I’m having to miss out on seeing friends and doing things I want to do due to this massive have to do stuff. Sigh. I missed Juliet’s open house to meet her new son, and I’m going to miss him baptism too. I missed support group which I never do. I’ve been eating crap and feeling fat since Britt (my Zumba instructor) got fired. I’m exhausted. I need to work on typing up my recipes, not just because I have more and want to share, but people are counting on me. I’m supposed to be helping with the bariatric cookbook my surgeon’s office is putting together. It occurs to me that once this is done, I will actually be a published author (just not in the genre I was aiming for). It also occurs to me that instead of complaining and venting out this super long entry I could have better used my time on said recipes, but guess what? I needed to get this out more, I hate that it’s all been building inside of me, that I’ve been withdrawing from people and events. I guess I just wanted to let you all know it’s not you, I’m not mad at anyone, I’m not avoiding anyone. I’m just overwhelmed and not seeing any end in sight.

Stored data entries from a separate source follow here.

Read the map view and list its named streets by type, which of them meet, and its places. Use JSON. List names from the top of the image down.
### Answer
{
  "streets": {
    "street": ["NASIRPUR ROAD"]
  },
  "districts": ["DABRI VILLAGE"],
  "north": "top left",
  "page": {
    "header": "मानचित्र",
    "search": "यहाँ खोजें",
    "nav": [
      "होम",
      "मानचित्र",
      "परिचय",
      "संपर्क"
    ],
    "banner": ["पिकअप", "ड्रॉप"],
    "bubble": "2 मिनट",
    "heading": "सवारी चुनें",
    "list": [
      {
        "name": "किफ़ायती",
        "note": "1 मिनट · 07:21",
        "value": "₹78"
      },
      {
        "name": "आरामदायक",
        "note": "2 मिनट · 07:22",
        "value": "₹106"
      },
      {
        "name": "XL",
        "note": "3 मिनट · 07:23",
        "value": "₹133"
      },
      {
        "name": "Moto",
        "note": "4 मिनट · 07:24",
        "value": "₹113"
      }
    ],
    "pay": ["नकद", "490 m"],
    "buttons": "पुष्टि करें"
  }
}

I want to get the bay window finished (was a window seat until the squatter ripped it out and left the shredded pieces hanging) I’ve painted, purchased trim (got one coat on it, needs one more) and plan to tile. Of course put the curtains back up once that is done.
I want to get my recipes together and into Dr McKenna’s office. I keep coming up with cute ideas for sections, like, “The Cauliflower Chronicles: everyday solutions to high carb comfort foods”. Yeah, I crack myself up.
I want to start writing again, my stories run around in my head and I need to let them out.
I want to be more active with my friends and family (in a good social way, not and holding greivious way), with my friends in the weight loss community (I do better the more engaged I am), and with my actual community. I grew up in this neighborhood, everyone talked, everyone pitched in, it’s a safe comfortable place and I want to help shape it the same as my parents did when I was a kid.
In the fall we want to get pregnant, working on saving money so we don’t get hit with new baby expenses all at once. We’ll see how that goes. The convertible crib is here and set up. Even if I don’t get pregnant it’s an awesome full size bed frame :)
Time for rest now. Thanks for letting me go on and on and on.